Concurrency & Multi-tenancy
===========================

To safely use pygraphistry in concurrent and multitenant settings, use client objects. Use of top-level calls like ``register()`` and ``plot()`` are unsafe in these settings as they use global variables.

Client objects automatically isolate session state like graphistry server and database tokens. Each client and derived plottable objects are safe for use within a single concurrency context like a thread or event loop, and you can have multiple in different threads and event loops.

Creating Client Objects
-----------------------

.. code-block:: python

   import graphistry
   
   # Create independent client instances
   alice_g = graphistry.client()
   alice_g.register(api=3, username='alice', password='pw')
   
   bob_g = graphistry.client()
   bob_g.register(api=3, username='bob', password='pw')

Multi-tenant Example
--------------------

Different users can work with their own isolated sessions:

.. code-block:: python

   import graphistry
   
   # Alice's client with her credentials and settings
   alice_g = graphistry.client()
   alice_g.register(api=3, username='alice', password='alice_pw')
   alice_g.privacy(mode='public')
   
   # Bob's client with his credentials and settings
   bob_g = graphistry.client()
   bob_g.register(api=3, username='bob', password='bob_pw')
   bob_g.privacy(mode='org')
   
   # Each client creates isolated plottables
   alice_plot = alice_g.edges(alice_data).plot(render=False)
   bob_plot = bob_g.edges(bob_data).plot(render=False)

● ● ● ●

**WORK ITEM A**:
Write out the stretch of the concurrency guide from "alice_g.register(api=3, username='alice', password='alice_pw')" through "bob_g.register(api=3, username='bob', password='bob_pw')", word for word.
The entries have no connection to the concurrency guide.

● ● ● ●

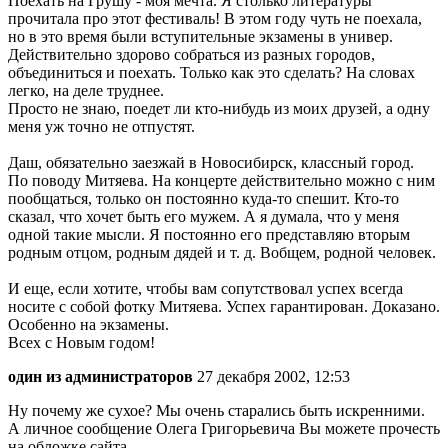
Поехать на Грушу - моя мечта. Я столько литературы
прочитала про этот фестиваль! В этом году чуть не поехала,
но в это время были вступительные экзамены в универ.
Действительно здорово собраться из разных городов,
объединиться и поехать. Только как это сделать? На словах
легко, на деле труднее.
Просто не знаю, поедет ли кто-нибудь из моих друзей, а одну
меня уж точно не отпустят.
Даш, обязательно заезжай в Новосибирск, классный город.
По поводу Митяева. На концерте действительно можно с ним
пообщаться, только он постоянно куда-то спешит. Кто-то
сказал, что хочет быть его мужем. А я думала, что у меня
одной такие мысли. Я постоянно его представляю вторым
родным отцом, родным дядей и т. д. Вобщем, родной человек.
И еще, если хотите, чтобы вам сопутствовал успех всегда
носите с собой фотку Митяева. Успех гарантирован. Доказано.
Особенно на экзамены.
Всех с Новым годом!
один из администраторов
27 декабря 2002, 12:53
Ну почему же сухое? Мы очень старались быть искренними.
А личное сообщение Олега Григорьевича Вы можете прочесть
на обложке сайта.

● ● ● ●

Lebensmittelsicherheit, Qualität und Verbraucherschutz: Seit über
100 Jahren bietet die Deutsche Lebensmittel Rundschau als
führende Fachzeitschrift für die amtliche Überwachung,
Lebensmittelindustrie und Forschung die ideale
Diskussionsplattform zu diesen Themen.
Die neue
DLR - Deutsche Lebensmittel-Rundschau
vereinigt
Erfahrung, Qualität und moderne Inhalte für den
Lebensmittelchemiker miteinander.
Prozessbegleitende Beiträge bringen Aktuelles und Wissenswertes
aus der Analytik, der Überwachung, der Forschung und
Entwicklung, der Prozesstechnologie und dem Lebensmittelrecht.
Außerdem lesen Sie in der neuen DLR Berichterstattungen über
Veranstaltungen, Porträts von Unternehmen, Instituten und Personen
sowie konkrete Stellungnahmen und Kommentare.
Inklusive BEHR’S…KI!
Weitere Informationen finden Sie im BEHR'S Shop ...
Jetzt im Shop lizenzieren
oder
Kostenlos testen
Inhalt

● ● ● ●

**WORK ITEM B**:
In the entries, repeat verbatim the stretch from the line containing "Поехать на Грушу" through the line containing "пообщаться, только он".

**TASK RESPONSE A**:
alice_g.register(api=3, username='alice', password='alice_pw')
   alice_g.privacy(mode='public')
   
   # Bob's client with his credentials and settings
   bob_g = graphistry.client()
   bob_g.register(api=3, username='bob', password='bob_pw')

**TASK RESPONSE B**:
Поехать на Грушу - моя мечта. Я столько литературы
прочитала про этот фестиваль! В этом году чуть не поехала,
но в это время были вступительные экзамены в универ.
Действительно здорово собраться из разных городов,
объединиться и поехать. Только как это сделать? На словах
легко, на деле труднее.
Просто не знаю, поедет ли кто-нибудь из моих друзей, а одну
меня уж точно не отпустят.
Даш, обязательно заезжай в Новосибирск, классный город.
По поводу Митяева. На концерте действительно можно с ним
пообщаться, только он постоянно куда-то спешит. Кто-то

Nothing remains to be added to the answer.